Varsayalım 2015'te gıda ve alkolsüz içecekler grubunda fiyat artışı yüzde 10 oldu, endeksin yaklaşık yüzde 75'ini oluşturan diğer tüm mal ve hizmetlerin fiyatı ise hiç değişmedi. Bu durumda bile TÜFE yüzde 2.5 artacaktır.

Şu durumda 2015'te tarımda üretimin ve bağlı olarak fiyatların nasıl gelişeceği sorusunun yanıtı önem kazanıyor. Elbette petrol fiyatlarının düşmesi maliyet anlamında bir avantaj sağlayacaktır. Ama tarım üretimindeki maliyette temel belirleyicinin girdi fiyatları kadar, hatta kimi üründe ondan daha fazla üretimin miktarı olduğu ortada. 
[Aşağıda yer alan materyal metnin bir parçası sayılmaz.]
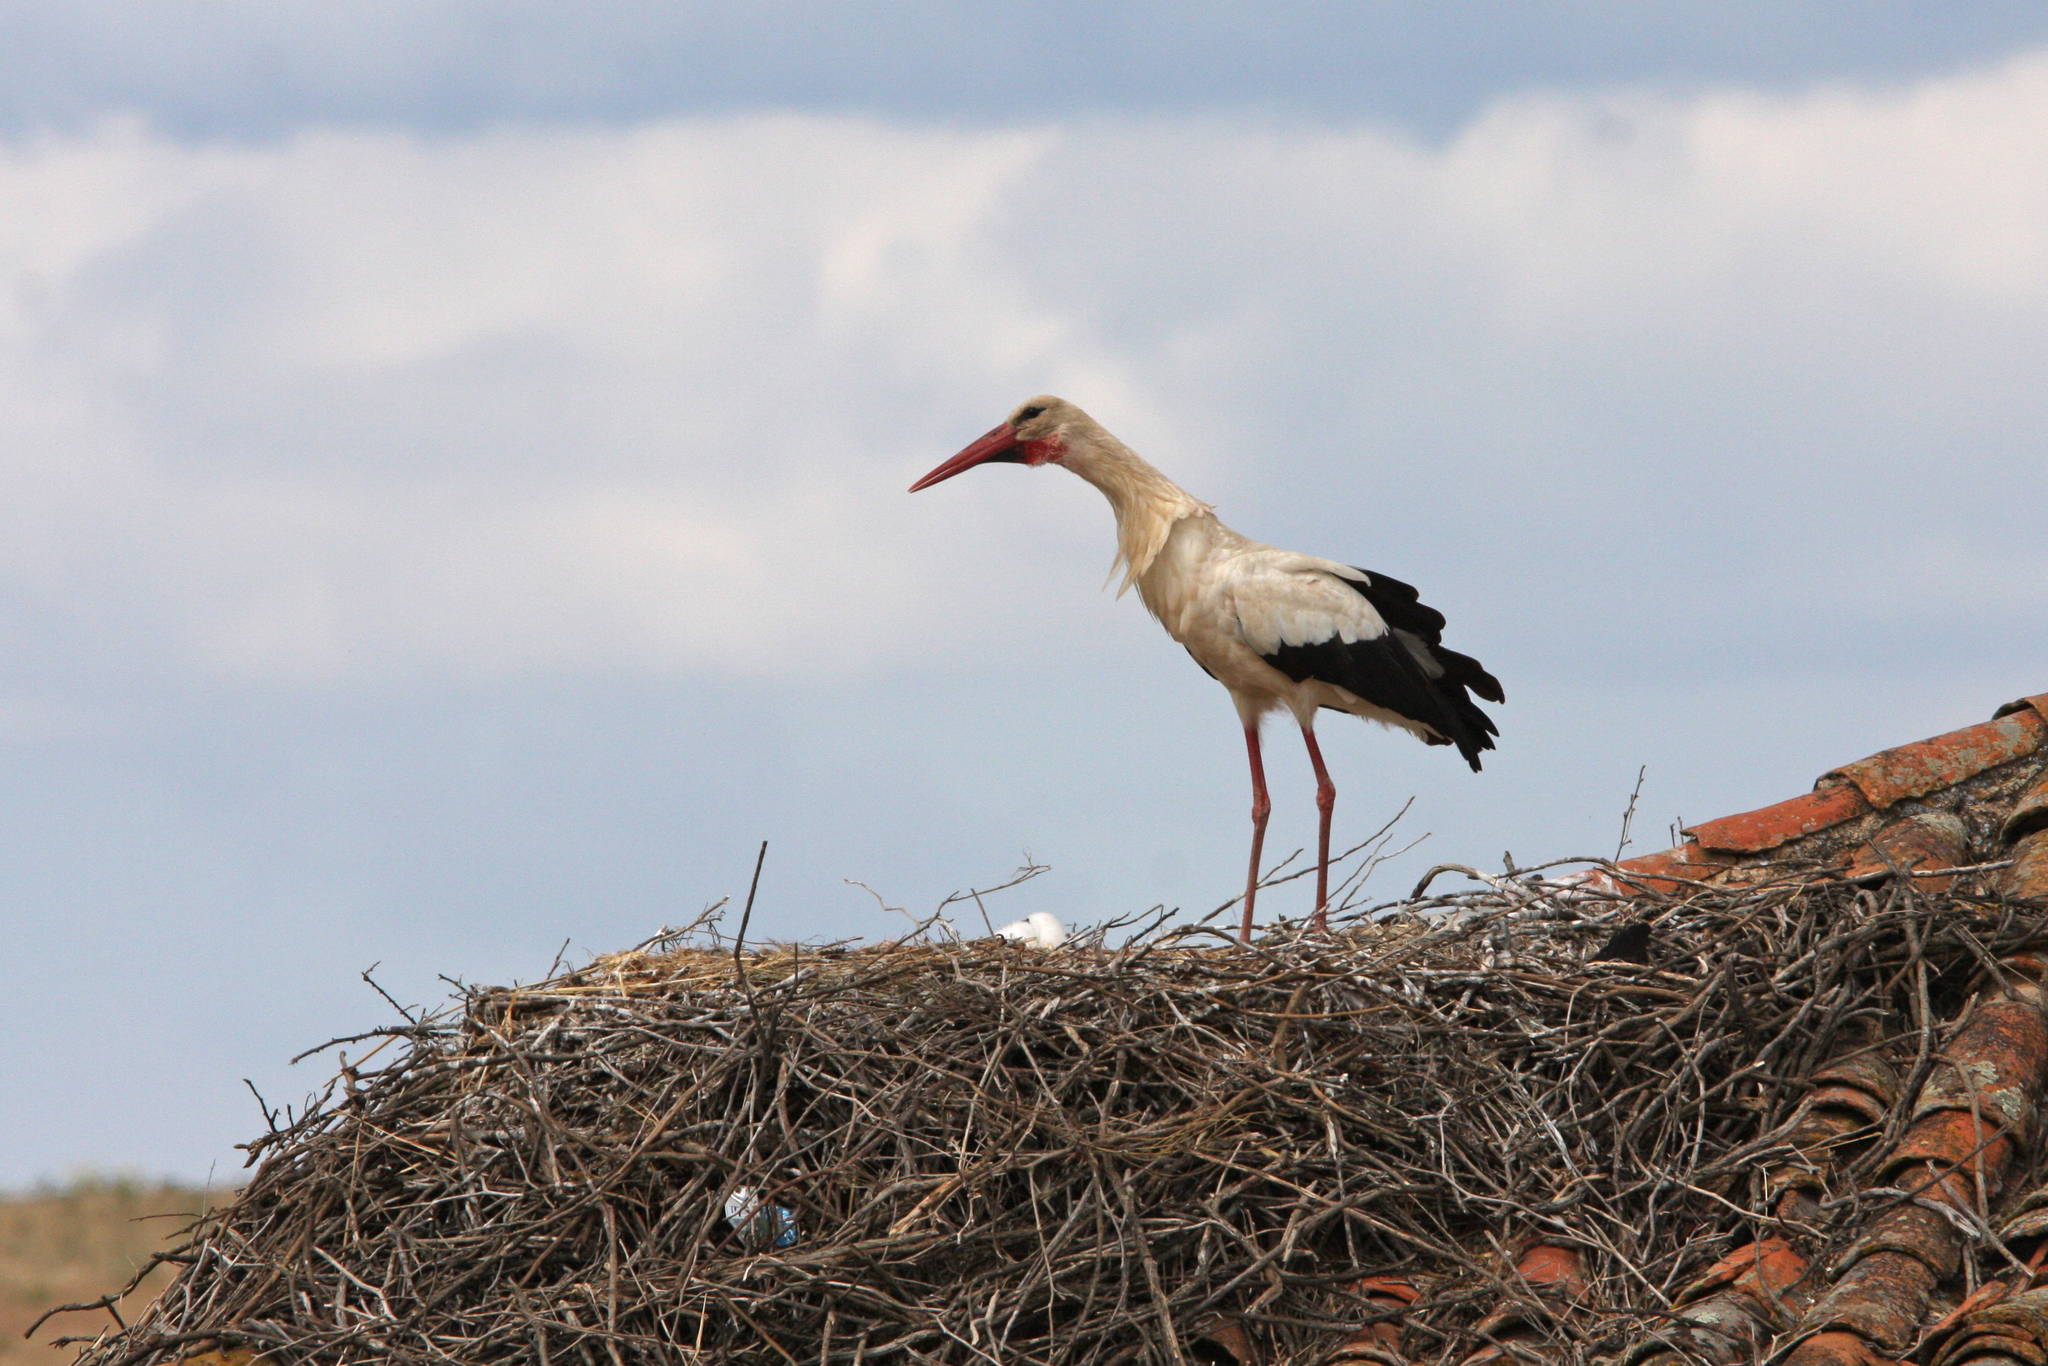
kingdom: Animalia
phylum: Chordata
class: Aves
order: Ciconiiformes
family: Ciconiidae
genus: Ciconia
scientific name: Ciconia ciconia
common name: White stork
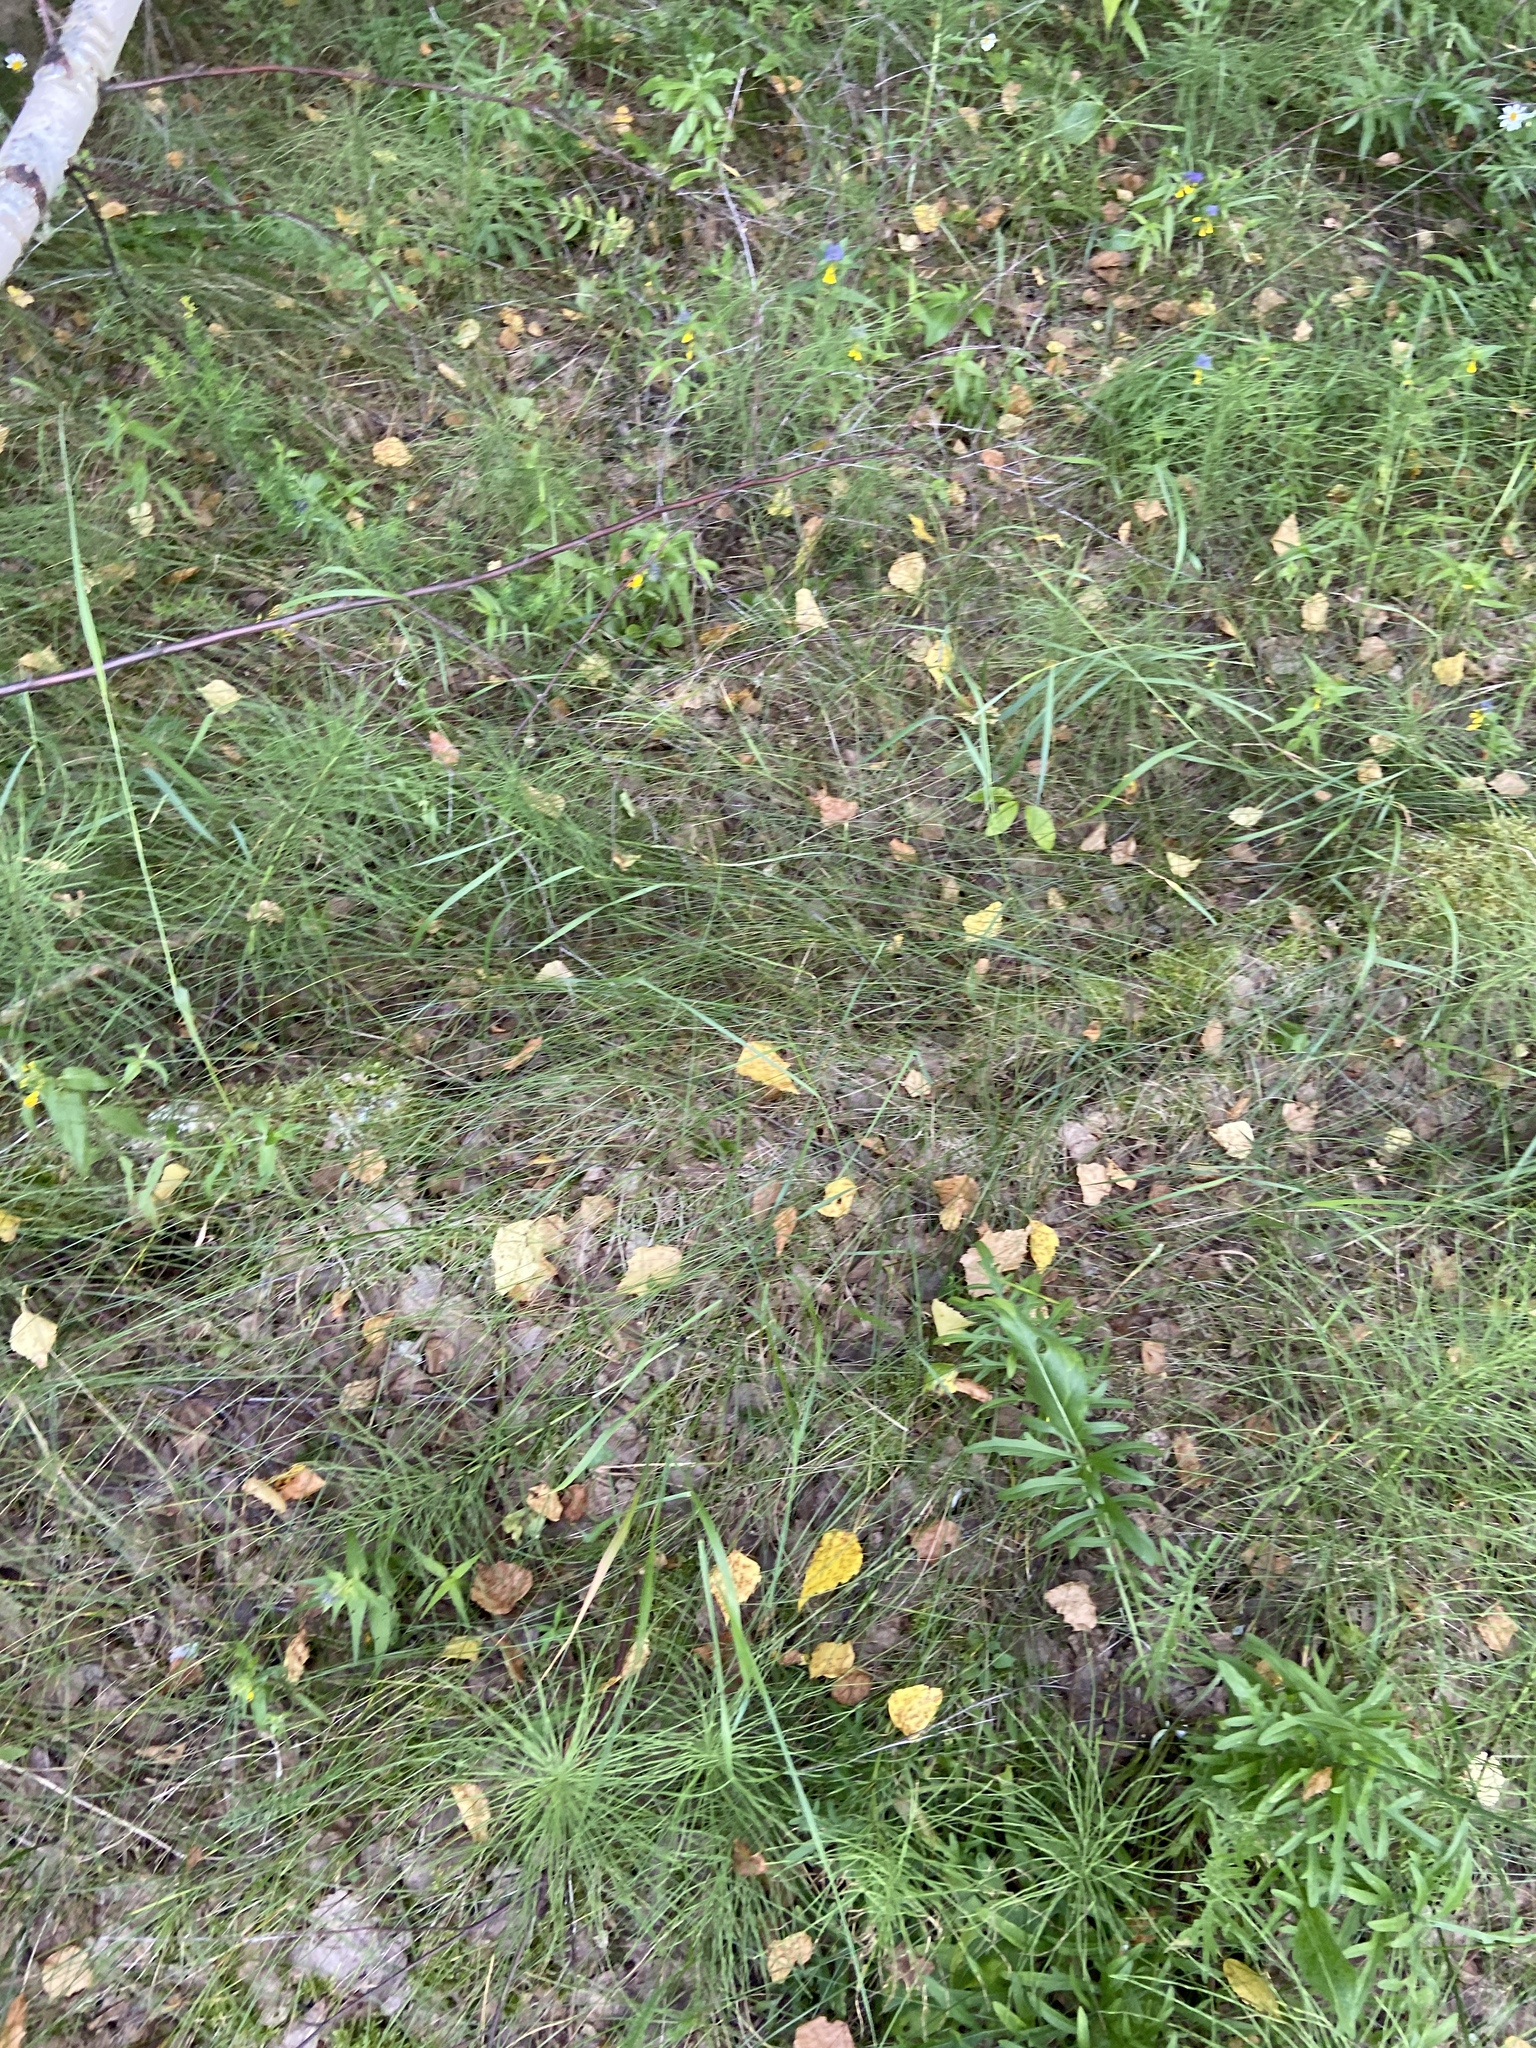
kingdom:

Bu yıl, tarım üretimi, özellikle bazı ürünlerde adeta hiç yoktu. Ama üretimi düşük ürünlerin neler olduğu da önemli. Bir kayısı, bir dut üretiminin düşük gerçekleşmesiyle, bir buğday üretiminin düşük gerçekleşmesi aynı kefeye konulamaz elbette. Neyse ki, buğdayda da üretimin düşük kalması durumunda devreye güçlü yapısıyla TMO giriyor. Dolayısıyla, tarımda fiyatların bir yılda nasıl olup da yüzde 15'e yakın arttığını irdelerken, ürünlerin tarladan tezgaha geliş zincirini gözden geçirmek gerekiyor. Ama bunu yaparken, bu durum sanki yeni ortaya çıkmış gibi bir yapaylık sergilemekten ya da bunu yeni fark etmiş gibi davranarak cehalet ortaya koymaktan kaçınmakta yarar bulunuyor.